Stored items from a collection:
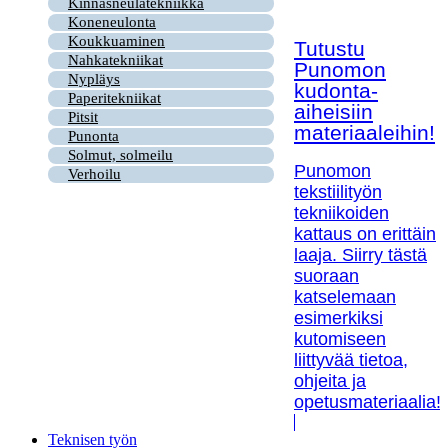
Kinnasneulatekniikka
Koneneulonta
Koukkuaminen
Tutustu
Nahkatekniikat
Punomon
Nypläys
kudonta-
Paperitekniikat
aiheisiin
Pitsit
materiaaleihin!
Punonta
Solmut, solmeilu
Punomon
Verhoilu
tekstiilityön
tekniikoiden
kattaus on erittäin
laaja. Siirry tästä
suoraan
katselemaan
esimerkiksi
kutomiseen
liittyvää tietoa,
ohjeita ja
opetusmateriaalia!
Teknisen työn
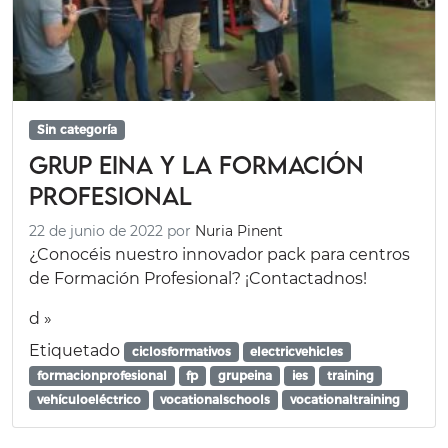
Sin categoría
Grup Eina y la Formación
Profesional
22 de junio de 2022
por
Nuria Pinent
¿Conocéis nuestro innovador pack para centros
de Formación Profesional? ¡Contactadnos!
d »
Etiquetado
ciclosformativos
electricvehicles
formacionprofesional
fp
grupeina
ies
training
vehículoeléctrico
vocationalschools
vocationaltraining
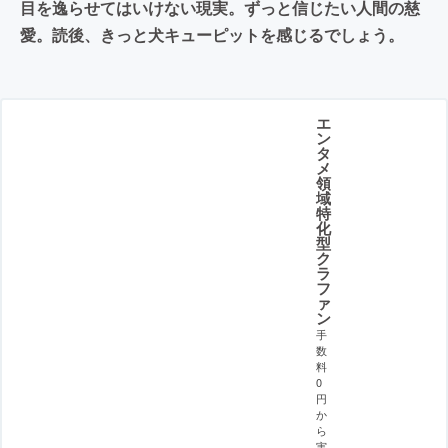
目を逸らせてはいけない現実。ずっと信じたい人間の慈
愛。読後、きっと犬キューピットを感じるでしょう。
エ
ン
タ
メ
領
域
特
化
型
ク
ラ
フ
ァ
ン
手
数
料
0
円
か
ら
実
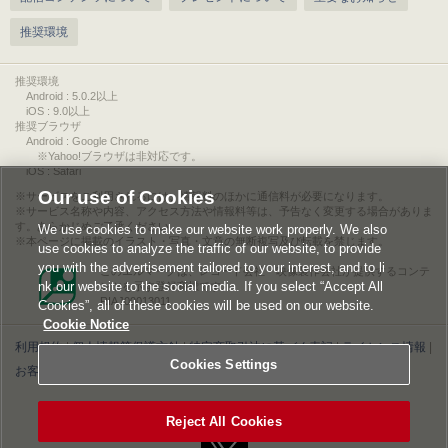
推奨環境
推奨環境
Android : 5.0.2以上
iOS : 9.0以上
推奨ブラウザ
Android : Google Chrome
※Yahoo!ブラウザは非対応です。
iOS : Safari
Our use of Cookies
サービスをご利用されるには、情報料のほかに通信料が必要になります。
サービス名称や内容、アクセス方法や情報料等は、予告なく変更する場合がありま
す。あらかじめご了承ください。
We use cookies to make our website work properly. We also
本ページに掲載のイラスト・写真・文章の無断複写及び転載を禁じます。
use cookies to analyze the traffic of our website, to provide
you with the advertisement tailored to your interest, and to li
このエルマークは、レコード会社・映像製作会社が提供するコンテ
nk our website to the social media. If you select “Accept All
ンツを示す登録商標です。
RIAJ00013011
Cookies”, all of these cookies will be used on our website.
Cookie Notice
利用規約
|
個人情報等保護方針
|
特定商取引法に基づく表記
|
ライセンス情報
|
Cookies Settings
お客様情報の外部送信について
|
Cookies Settings
©2026 Konami Digital Entertainment
Reject All Cookies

-- TASK INSTRUCTIONS --
The output is the data above, repeated exactly, with pictures omitted.

-- RESPONSE FOR THIS EXERCISE --
Kinnasneulatekniikka
Koneneulonta
Koukkuaminen
Tutustu
Nahkatekniikat
Punomon
Nypläys
kudonta-
Paperitekniikat
aiheisiin
Pitsit
materiaaleihin!
Punonta
Solmut, solmeilu
Punomon
Verhoilu
tekstiilityön
tekniikoiden
kattaus on erittäin
laaja. Siirry tästä
suoraan
katselemaan
esimerkiksi
kutomiseen
liittyvää tietoa,
ohjeita ja
opetusmateriaalia!
Teknisen työn
Sin categoría
Grup Eina y la Formación
Profesional
22 de junio de 2022
por
Nuria Pinent
¿Conocéis nuestro innovador pack para centros
de Formación Profesional? ¡Contactadnos!
d »
Etiquetado
ciclosformativos
electricvehicles
formacionprofesional
fp
grupeina
ies
training
vehículoeléctrico
vocationalschools
vocationaltraining
目を逸らせてはいけない現実。ずっと信じたい人間の慈
愛。読後、きっと犬キューピットを感じるでしょう。
エ
ン
タ
メ
領
域
特
化
型
ク
ラ
フ
ァ
ン
手
数
料
0
円
か
ら
実
推奨環境
推奨環境
Android : 5.0.2以上
iOS : 9.0以上
推奨ブラウザ
Android : Google Chrome
※Yahoo!ブラウザは非対応です。
iOS : Safari
Our use of Cookies
サービスをご利用されるには、情報料のほかに通信料が必要になります。
サービス名称や内容、アクセス方法や情報料等は、予告なく変更する場合がありま
す。あらかじめご了承ください。
We use cookies to make our website work properly. We also
本ページに掲載のイラスト・写真・文章の無断複写及び転載を禁じます。
use cookies to analyze the traffic of our website, to provide
you with the advertisement tailored to your interest, and to li
このエルマークは、レコード会社・映像製作会社が提供するコンテ
nk our website to the social media. If you select “Accept All
ンツを示す登録商標です。
RIAJ00013011
Cookies”, all of these cookies will be used on our website.
Cookie Notice
利用規約
|
個人情報等保護方針
|
特定商取引法に基づく表記
|
ライセンス情報
|
Cookies Settings
お客様情報の外部送信について
|
Cookies Settings
©2026 Konami Digital Entertainment
Reject All Cookies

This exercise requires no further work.